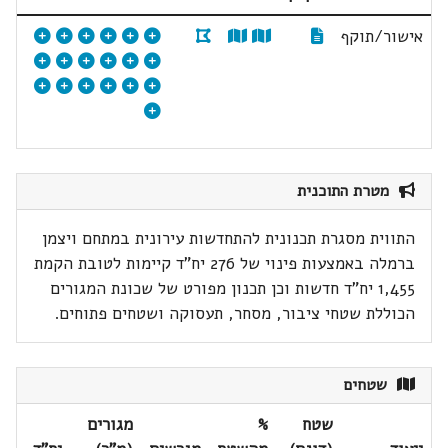
אישור/תוקף
מטרת התוכנית
התווית מסגרת תכנונית להתחדשות עירונית במתחם ויצמן
ברמלה באמצעות פינוי של 276 יח"ד קיימות לטובת הקמת
1,455 יח"ד חדשות וכן תכנון מפורט של שכונת המגורים
הכוללת שטחי ציבור, מסחר, תעסוקה ושטחים פתוחים.
שטחים
שטח
%
מגורים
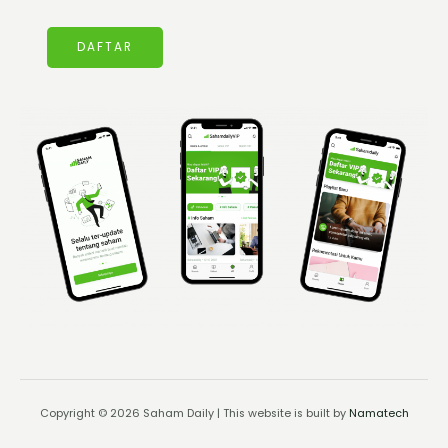
DAFTAR
Copyright © 2026 Saham Daily | This website is built by
Namatech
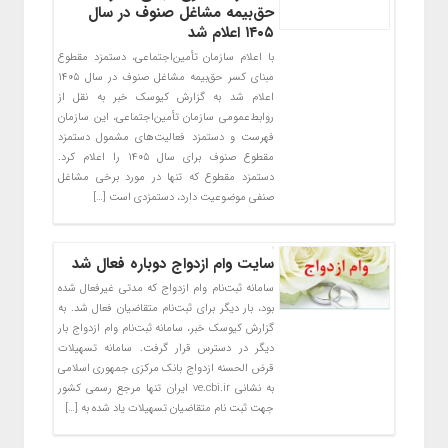
حق‌بیمه مشاغل صنوف در سال
۱۴۰۵ اعلام شد
با اعلام سازمان تأمین‌اجتماعی، دستمزد مقطوع
مبنای کسر حق‌بیمه مشاغل صنوف در سال ۱۴۰۵
اعلام شد به گزارش کیوسک خبر به نقل از
روابط‌عمومی سازمان تأمین‌اجتماعی، این سازمان
فهرست و دستمزد فعالیت‌های مشمول دستمزد
مقطوع صنوف برای سال ۱۴۰۵ را اعلام کرد.
دستمزد مقطوع که تنها در مورد برخی مشاغل
صنفی موضوعیت دارد، دستمزدی است […]
سایت وام ازدواج دوباره فعال شد
سامانه ثبت‌نام وام ازدواج که مدتی غیرفعال شده
بود، بار دیگر برای ثبت‌نام متقاضیان فعال شد. به
گزارش کیوسک خبر، سامانه ثبت‌نام وام ازدواج بار
دیگر در دسترس قرار گرفت. سامانه تسهیلات
قرض الحسنه ازدواج بانک مرکزی جمهوری اسلامی
به نشانی ve.cbi.ir ایران تنها مرجع رسمی کشور
جهت ثبت نام متقاضیان تسهیلات یاد شده به […]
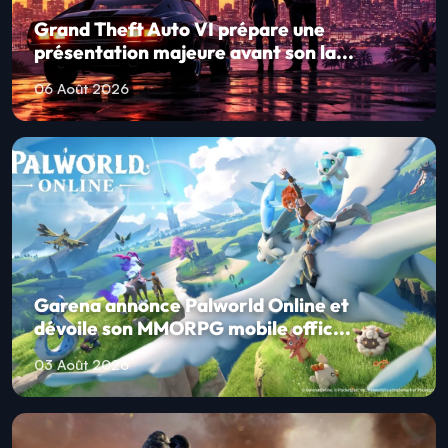
Grand Theft Auto VI prépare une
présentation majeure avant son la...
06 Août 2026
Garena annonce Palworld Online et
dévoile son MMORPG mobile offic...
03 Août 2026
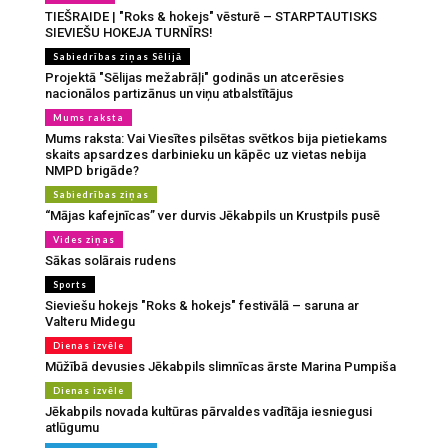
TIEŠRAIDE | "Roks & hokejs" vēsturē – STARPTAUTISKS
SIEVIEŠU HOKEJA TURNĪRS!
Sabiedrības ziņas Sēlijā
Projektā "Sēlijas mežabrāļi" godinās un atcerēsies
nacionālos partizānus un viņu atbalstītājus
Mums raksta
Mums raksta: Vai Viesītes pilsētas svētkos bija pietiekams
skaits apsardzes darbinieku un kāpēc uz vietas nebija
NMPD brigāde?
Sabiedrības ziņas
“Mājas kafejnīcas” ver durvis Jēkabpils un Krustpils pusē
Vides ziņas
Sākas solārais rudens
Sports
Sieviešu hokejs "Roks & hokejs" festivālā – saruna ar
Valteru Midegu
Dienas izvēle
Mūžībā devusies Jēkabpils slimnīcas ārste Marina Pumpiša
Dienas izvēle
Jēkabpils novada kultūras pārvaldes vadītāja iesniegusi
atlūgumu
----
What the task asks: Copy out word for word the lines of the records starting at the line that contains "Grand Theft Auto VI prépare une" and ending at the line that contains "03 Août 2026", both of those lines included.

Output below:
Grand Theft Auto VI prépare une
présentation majeure avant son la...
06 Août 2026
Garena annonce Palworld Online et
dévoile son MMORPG mobile offic...
03 Août 2026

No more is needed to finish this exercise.